God, Probability, and Life after Death
Title | God, Probability, and Life after Death PDF eBook |
Author | William Hunt |
Publisher | Lexington Books |
Pages | 287 |
Release | 2017-11-22 |
Genre | Philosophy |
ISBN | 1498526071 |
God, Probability and Life after Death reveals its objective in its title, namely, to present an exploratory argument concerning the probability of human resurrection. The exploratory argument follows a probabilistic passage along an evidential trail to the discovery of the probability of life after death. It is a trail that the reader can personally engage with in order to reach their own conclusion and even introduce additional evidence they think relevant.

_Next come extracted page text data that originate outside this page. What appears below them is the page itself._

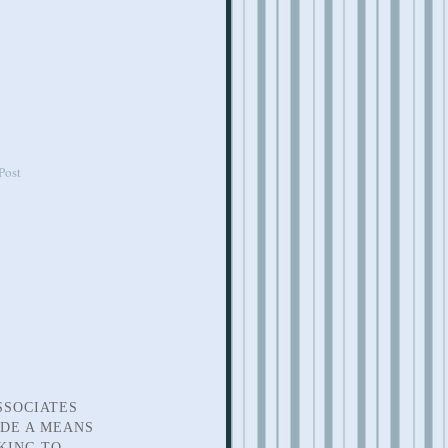
Post
SSOCIATES
IDE A MEANS
KING TO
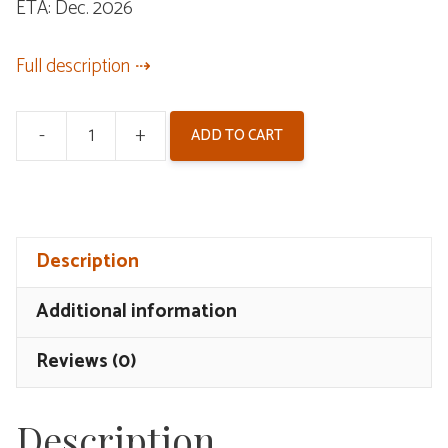
ETA: Dec. 2026
was:
is:
$62.00.
$52.00.
Full description
-
+
ADD TO CART
Wuthering
Waves
Hiyuki
Bracelet
Description
quantity
Additional information
Reviews (0)
Description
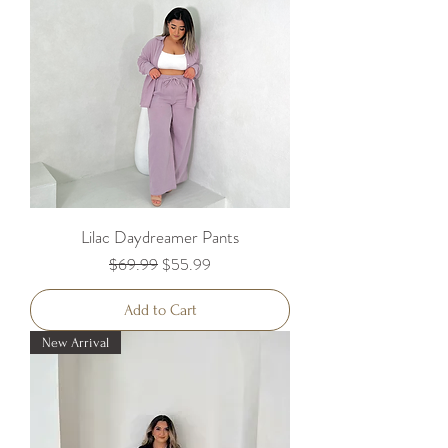
Lilac Daydreamer Pants
Regular Price
Sale Price
$69.99
$55.99
Add to Cart
New Arrival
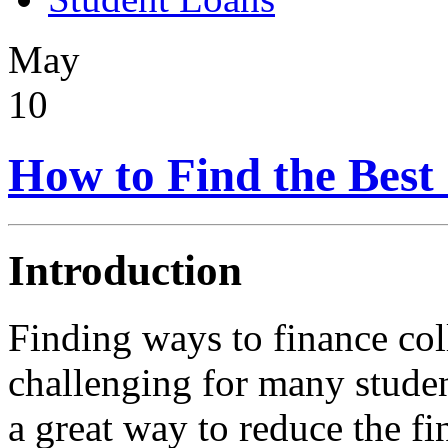
May
10
How to Find the Best 
Introduction
Finding ways to finance col
challenging for many stude
a great way to reduce the fi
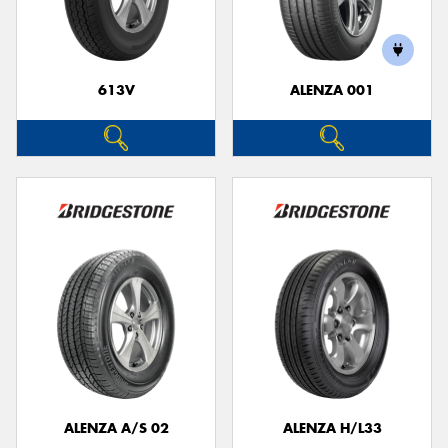
613V
ALENZA 001
ALENZA A/S 02
ALENZA H/L33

The argument begins with the probability of the existence of God, and once a position is established on this issue, the argument becomes empowered for the next stage, which is to address the evidence for human resurrection, namely, the Resurrection of Jesus, near-death experiences and apparitions. The probabilistic relationship between the evidence and the resurrection hypothesis is critically examined throughout the book by engaging the potential views of an atheist and agnostic in addition to that of a theist. On this probabilistic journey, other issues relevant to the resurrection argument are introduced, such as personal identity and the possibility of resurrection given the nature of our world. Evidence and argument for a non-supernatural possibility for human resurrection are also considered. Significantly, the author does not assume the normal spiritual approach to human resurrection, when a disembodied soul leaves the body to continue a spiritual existence in a ghostly realm. Instead, a materialistic approach is taken, whereby the resurrected person survives in bodily form in a physical realm. The use of probability theory is intended to keep the evidential argument within the bounds of coherent reasoning. It also enables the argument to link one piece of evidence to the next in a probabilistic sequence that eventually leads to the conclusion that human resurrection is not only possible, it is also very likely.